Irene was nominated by Helen Charlesworth, manager of Charlesworth Community Care.
Helen said: “We had carried out CPR training with all our staff in November 2017 by using the BHF’s Call Push Rescue training kit. This equipped Irene with the skills she needed to help save our customers’ life.
“I was delighted to nominate Irene for the award and it’s fantastic that her actions have been recognised. She is such a lovely, warm person who is so caring and considerate to all our customers, so she really deserves to be honoured.”
The BHF’s CPR Hero awards recognise the life-saving actions of people who step into help when someone is having a cardiac arrest.
This year, the CPR Hero awards have been sponsored by Laerdal Medical, a provider of training products for life-saving and emergency medical care. The company’s Vice President of Resuscitation Jon Laerdal, was onstage at the event to present the winners with their trophy.
Simon Gillespie, chief executive of the BHF, said: “We are proud to give this award to Irene. Her life-saving actions make her a true hero.
“It is also a powerful reminder of why CPR skills are so important. In the UK, the lives of thousands of people each year could be saved if more people were confident about what to do when someone is having a cardiac arrest.
“That’s why the BHF is striving to improve survival rates through CPR training programmes and working with governments and local authorities in all the UK nations to ensure CPR is routinely taught in schools.”

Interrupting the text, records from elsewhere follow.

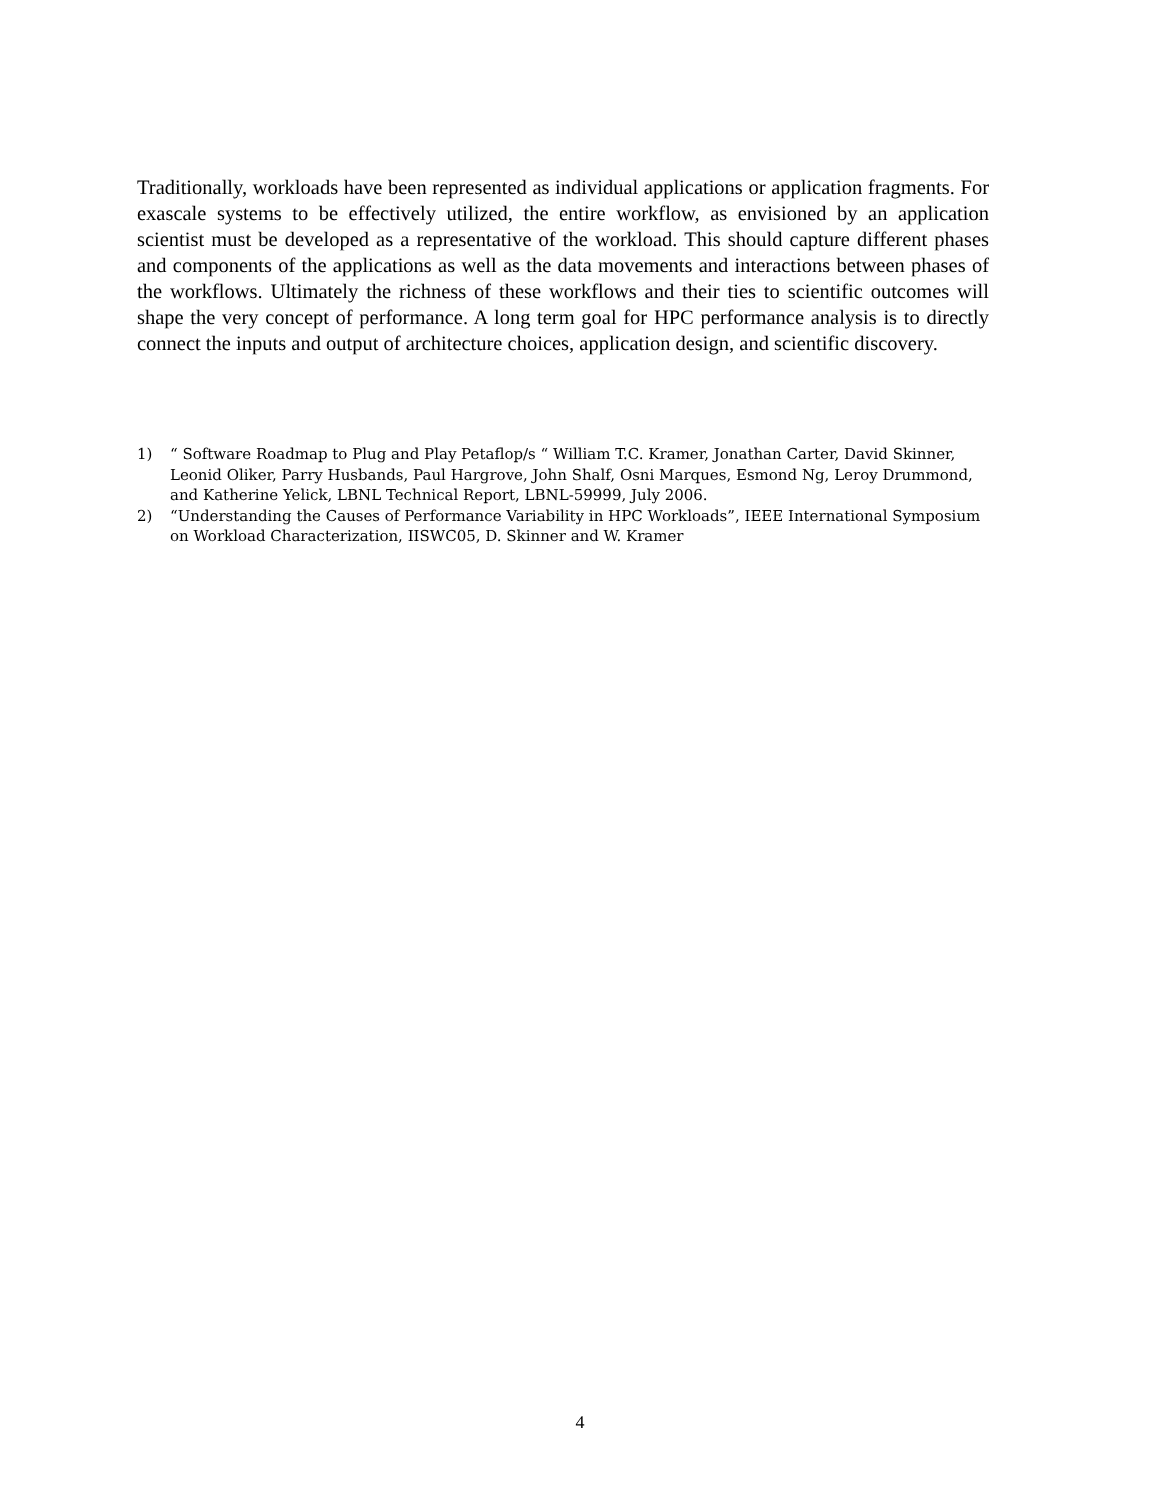Traditionally, workloads have been represented as individual applications or application fragments. For exascale systems to be effectively utilized, the entire workflow, as envisioned by an application scientist must be developed as a representative of the workload. This should capture different phases and components of the applications as well as the data movements and interactions between phases of the workflows. Ultimately the richness of these workflows and their ties to scientific outcomes will shape the very concept of performance. A long term goal for HPC performance analysis is to directly connect the inputs and output of architecture choices, application design, and scientific discovery.
1) “ Software Roadmap to Plug and Play Petaflop/s “ William T.C. Kramer, Jonathan Carter, David Skinner, Leonid Oliker, Parry Husbands, Paul Hargrove, John Shalf, Osni Marques, Esmond Ng, Leroy Drummond, and Katherine Yelick, LBNL Technical Report, LBNL-59999, July 2006.
2) “Understanding the Causes of Performance Variability in HPC Workloads”, IEEE International Symposium on Workload Characterization, IISWC05, D. Skinner and W. Kramer
4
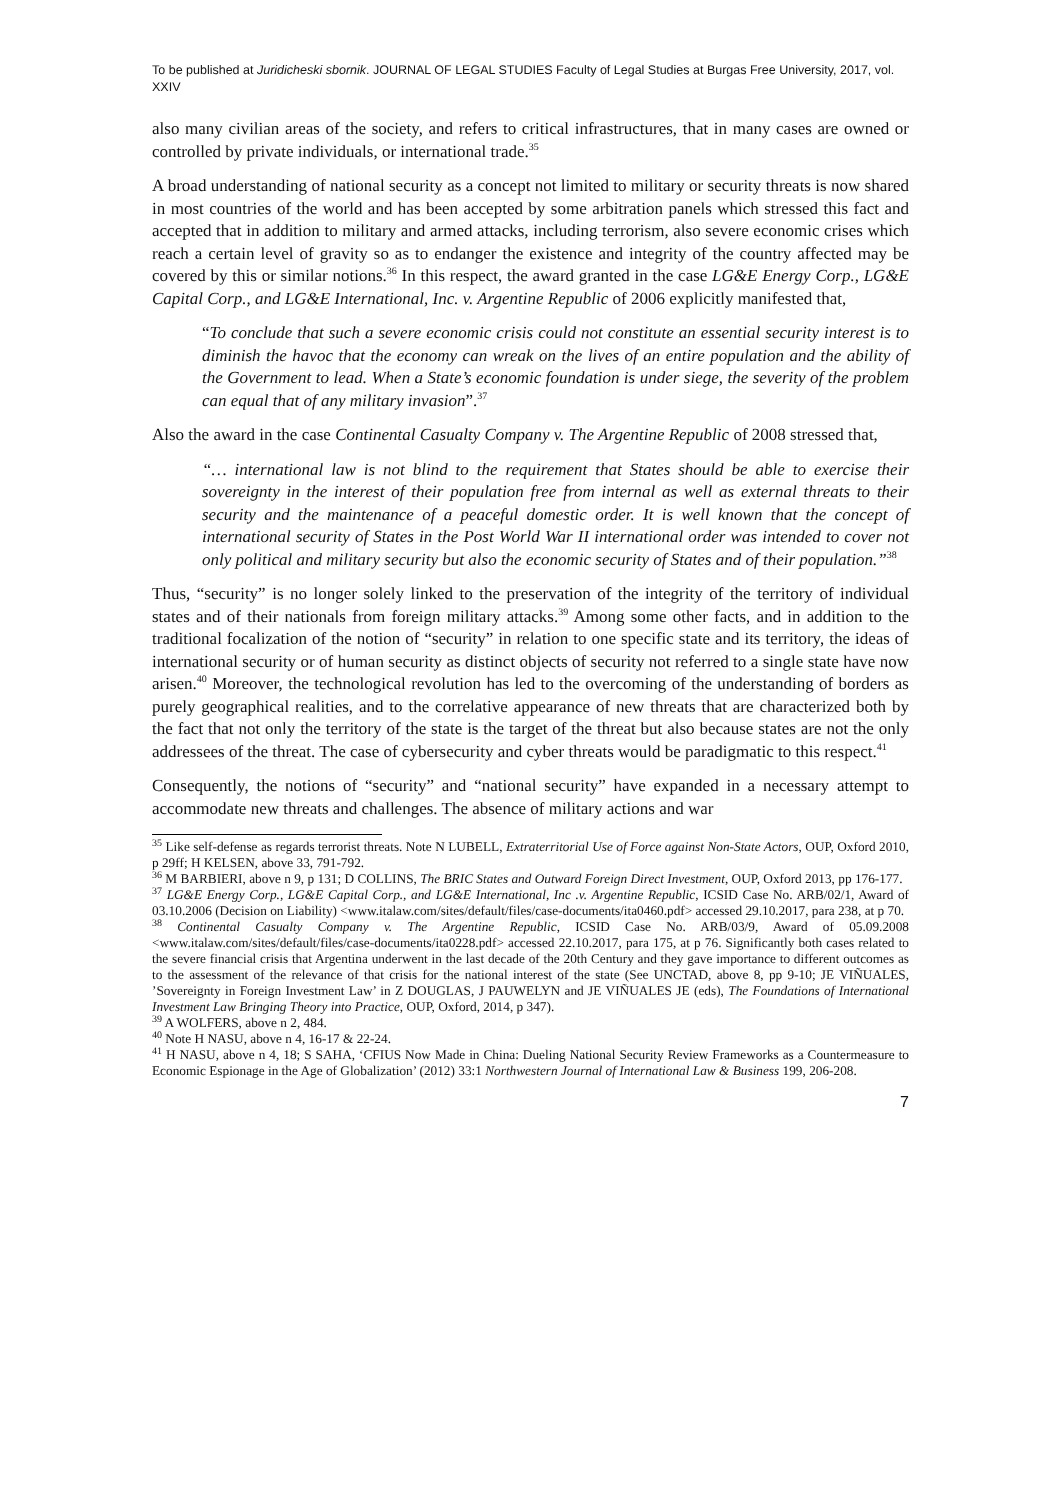To be published at Juridicheski sbornik. JOURNAL OF LEGAL STUDIES Faculty of Legal Studies at Burgas Free University, 2017, vol. XXIV
also many civilian areas of the society, and refers to critical infrastructures, that in many cases are owned or controlled by private individuals, or international trade.<sup>35</sup>
A broad understanding of national security as a concept not limited to military or security threats is now shared in most countries of the world and has been accepted by some arbitration panels which stressed this fact and accepted that in addition to military and armed attacks, including terrorism, also severe economic crises which reach a certain level of gravity so as to endanger the existence and integrity of the country affected may be covered by this or similar notions.<sup>36</sup> In this respect, the award granted in the case LG&E Energy Corp., LG&E Capital Corp., and LG&E International, Inc. v. Argentine Republic of 2006 explicitly manifested that,
“To conclude that such a severe economic crisis could not constitute an essential security interest is to diminish the havoc that the economy can wreak on the lives of an entire population and the ability of the Government to lead. When a State’s economic foundation is under siege, the severity of the problem can equal that of any military invasion”.<sup>37</sup>
Also the award in the case Continental Casualty Company v. The Argentine Republic of 2008 stressed that,
“… international law is not blind to the requirement that States should be able to exercise their sovereignty in the interest of their population free from internal as well as external threats to their security and the maintenance of a peaceful domestic order. It is well known that the concept of international security of States in the Post World War II international order was intended to cover not only political and military security but also the economic security of States and of their population.”<sup>38</sup>
Thus, “security” is no longer solely linked to the preservation of the integrity of the territory of individual states and of their nationals from foreign military attacks.<sup>39</sup> Among some other facts, and in addition to the traditional focalization of the notion of “security” in relation to one specific state and its territory, the ideas of international security or of human security as distinct objects of security not referred to a single state have now arisen.<sup>40</sup> Moreover, the technological revolution has led to the overcoming of the understanding of borders as purely geographical realities, and to the correlative appearance of new threats that are characterized both by the fact that not only the territory of the state is the target of the threat but also because states are not the only addressees of the threat. The case of cybersecurity and cyber threats would be paradigmatic to this respect.<sup>41</sup>
Consequently, the notions of “security” and “national security” have expanded in a necessary attempt to accommodate new threats and challenges. The absence of military actions and war
<sup>35</sup> Like self-defense as regards terrorist threats. Note N LUBELL, Extraterritorial Use of Force against Non-State Actors, OUP, Oxford 2010, p 29ff; H KELSEN, above 33, 791-792.
<sup>36</sup> M BARBIERI, above n 9, p 131; D COLLINS, The BRIC States and Outward Foreign Direct Investment, OUP, Oxford 2013, pp 176-177.
<sup>37</sup> LG&E Energy Corp., LG&E Capital Corp., and LG&E International, Inc .v. Argentine Republic, ICSID Case No. ARB/02/1, Award of 03.10.2006 (Decision on Liability) <www.italaw.com/sites/default/files/case-documents/ita0460.pdf> accessed 29.10.2017, para 238, at p 70.
<sup>38</sup> Continental Casualty Company v. The Argentine Republic, ICSID Case No. ARB/03/9, Award of 05.09.2008 <www.italaw.com/sites/default/files/case-documents/ita0228.pdf> accessed 22.10.2017, para 175, at p 76. Significantly both cases related to the severe financial crisis that Argentina underwent in the last decade of the 20th Century and they gave importance to different outcomes as to the assessment of the relevance of that crisis for the national interest of the state (See UNCTAD, above 8, pp 9-10; JE VIÑUALES, ’Sovereignty in Foreign Investment Law’ in Z DOUGLAS, J PAUWELYN and JE VIÑUALES JE (eds), The Foundations of International Investment Law Bringing Theory into Practice, OUP, Oxford, 2014, p 347).
<sup>39</sup> A WOLFERS, above n 2, 484.
<sup>40</sup> Note H NASU, above n 4, 16-17 & 22-24.
<sup>41</sup> H NASU, above n 4, 18; S SAHA, ‘CFIUS Now Made in China: Dueling National Security Review Frameworks as a Countermeasure to Economic Espionage in the Age of Globalization’ (2012) 33:1 Northwestern Journal of International Law & Business 199, 206-208.
7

There are more than 30,000 out-of-hospital cardiac arrests in the UK each year and less than 1 in 10 people survive.
A cardiac arrest occurs when the heart suddenly stops pumping blood around the body, often because of a problem with the electrical signals to the heart muscle. Someone who is having a cardiac arrest will collapse and will also stop breathing.
For every minute that passes without CPR and defibrillation, a person’s chances of surviving a cardiac arrest falls by around 10 per cent.